In Basra, demonstrators cut off a main road leading to the Umm Qasr Port, its authorities said, one of the main import zones for food and other supplies into Iraq.

In Baghdad, crowds occupied the emblematic Tahrir (Liberation) Square for the eighth consecutive day.

“We’re tired of the whole situation over the past 16 years. The country went from bad to worse,” said Salwa Mezher, a middle-aged woman protesting with the Iraqi flag around her shoulders.

Since the US-led invasion that toppled Saddam Hussein in 2003, Iraq’s political system has been gripped by clientelism, corruption and sectarianism.

Getting a job in government, the country’s biggest employer, is often secured with bribes or connections.

One in five Iraqis live below the poverty line and youth unemployment stands at 25 per cent, despite the vast oil wealth of OPEC’s second-largest crude producer.

That inequality has been a rallying cry for protesters.

“Our problem isn’t just with Adel Abdel Mahdi, it’s with them all,” said Mezher, before adding a refrain popularised in this month’s protests: “Weed them all out!”

The protests are unique in Iraq’s recent history for their fury at the entire leadership, even typically revered clerics.

“We don’t want them, so let them leave. We also don’t want the clerics — they have no business in politics,” said Hoda, a 59-year-old in a headscarf and sunglasses.

Demonstrators packed onto two bridges leading to the Green Zone, where government buildings and foreign embassies are based, setting up barricades to face off against riot police trying to hold them off with tear gas.

Late on Wednesday, a rocket attack hit a checkpoint near the US embassy, killing one Iraqi military member and wounding others, security sources told AFP.

 

‘Trapped, dependent’ 

 

At least 257 people have died and 10,000 have been wounded since protests broke out on October 1, with 100 people losing their lives in the last week, the Iraqi Human Rights Commission said.
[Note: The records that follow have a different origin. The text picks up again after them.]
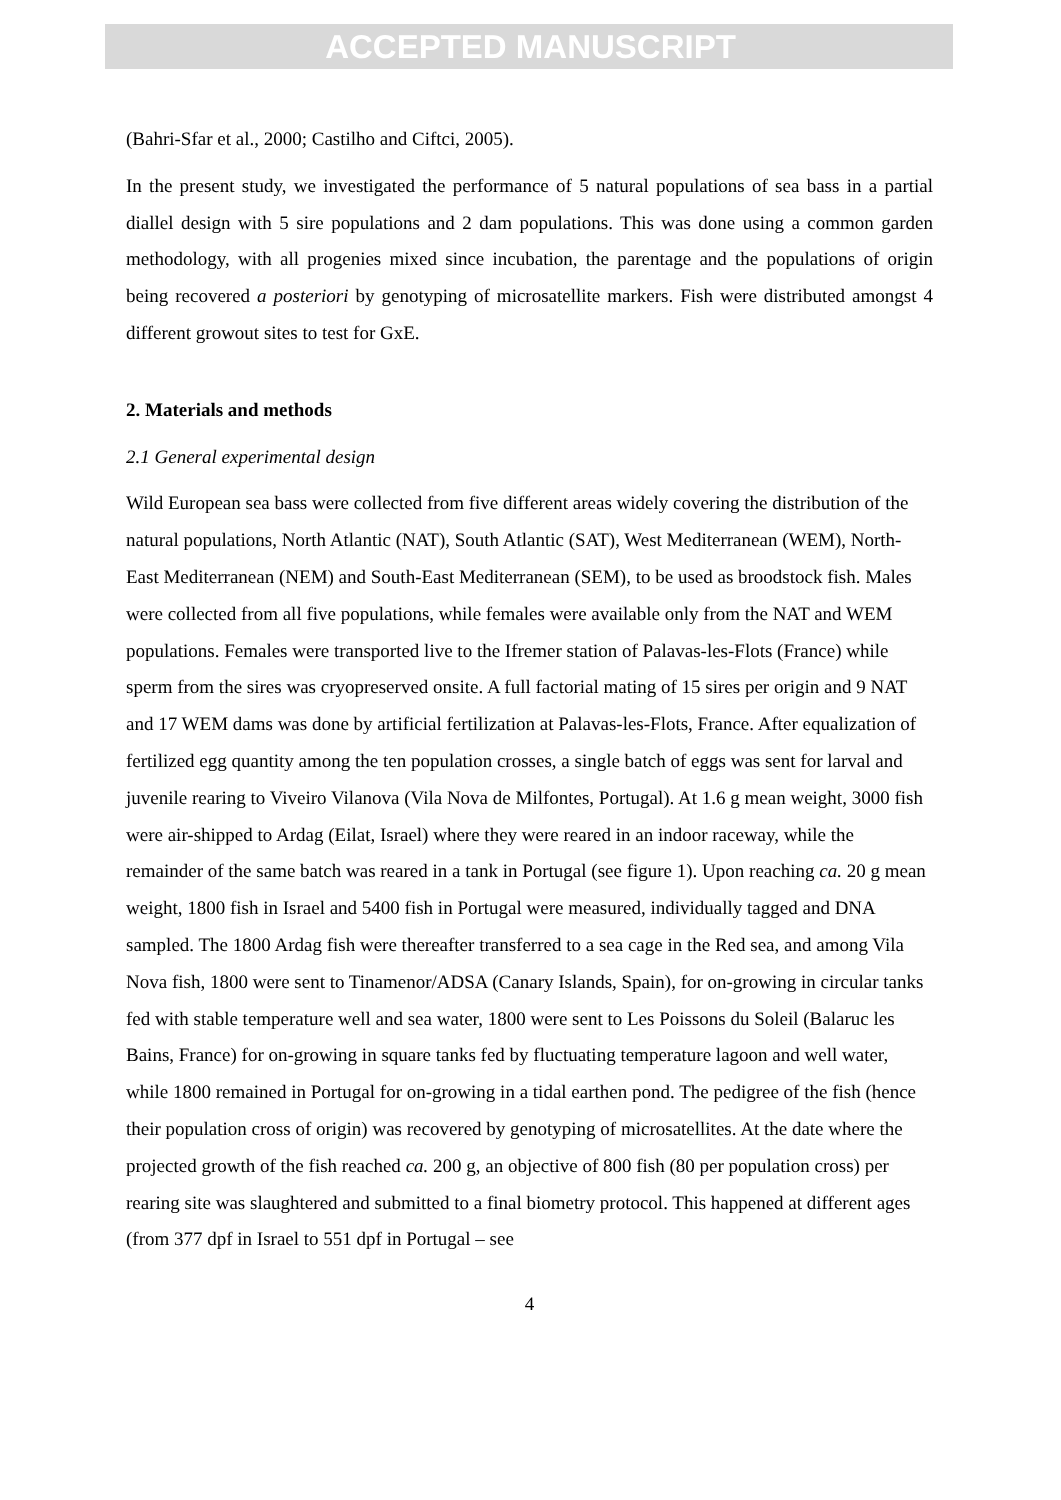ACCEPTED MANUSCRIPT
(Bahri-Sfar et al., 2000; Castilho and Ciftci, 2005).
In the present study, we investigated the performance of 5 natural populations of sea bass in a partial diallel design with 5 sire populations and 2 dam populations. This was done using a common garden methodology, with all progenies mixed since incubation, the parentage and the populations of origin being recovered a posteriori by genotyping of microsatellite markers. Fish were distributed amongst 4 different growout sites to test for GxE.
2. Materials and methods
2.1 General experimental design
Wild European sea bass were collected from five different areas widely covering the distribution of the natural populations, North Atlantic (NAT), South Atlantic (SAT), West Mediterranean (WEM), North-East Mediterranean (NEM) and South-East Mediterranean (SEM), to be used as broodstock fish. Males were collected from all five populations, while females were available only from the NAT and WEM populations. Females were transported live to the Ifremer station of Palavas-les-Flots (France) while sperm from the sires was cryopreserved onsite. A full factorial mating of 15 sires per origin and 9 NAT and 17 WEM dams was done by artificial fertilization at Palavas-les-Flots, France. After equalization of fertilized egg quantity among the ten population crosses, a single batch of eggs was sent for larval and juvenile rearing to Viveiro Vilanova (Vila Nova de Milfontes, Portugal). At 1.6 g mean weight, 3000 fish were air-shipped to Ardag (Eilat, Israel) where they were reared in an indoor raceway, while the remainder of the same batch was reared in a tank in Portugal (see figure 1). Upon reaching ca. 20 g mean weight, 1800 fish in Israel and 5400 fish in Portugal were measured, individually tagged and DNA sampled. The 1800 Ardag fish were thereafter transferred to a sea cage in the Red sea, and among Vila Nova fish, 1800 were sent to Tinamenor/ADSA (Canary Islands, Spain), for on-growing in circular tanks fed with stable temperature well and sea water, 1800 were sent to Les Poissons du Soleil (Balaruc les Bains, France) for on-growing in square tanks fed by fluctuating temperature lagoon and well water, while 1800 remained in Portugal for on-growing in a tidal earthen pond. The pedigree of the fish (hence their population cross of origin) was recovered by genotyping of microsatellites. At the date where the projected growth of the fish reached ca. 200 g, an objective of 800 fish (80 per population cross) per rearing site was slaughtered and submitted to a final biometry protocol. This happened at different ages (from 377 dpf in Israel to 551 dpf in Portugal – see
4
Abdel Mahdi, 77, came to power a year ago through a tenuous partnership between Sadr and Hadi Al Ameri, a member of the powerful Hashed Al Shaabi paramilitary force.

That alliance has frayed in recent months, and Sadr threw his weight behind the protests while Ameri and his allies backed the government.

A rapprochement built on Abdel Mahdi’s ouster appeared close on Tuesday night, but disagreements over who could replace him seemed to have slowed down the process.

Any candidate would have to be “presentable to the parliament and accepted by the streets”, said Maria Fantappie, an expert at the International Crisis Group.

“A consensus candidate with a technocratic background? We know the ending of that story,” said Fantappie, referring to Abdel Mahdi’s rocky tenure.

“He will once again be trapped and dependent on these two blocs, and it will bring the same kind of discontent in the streets.”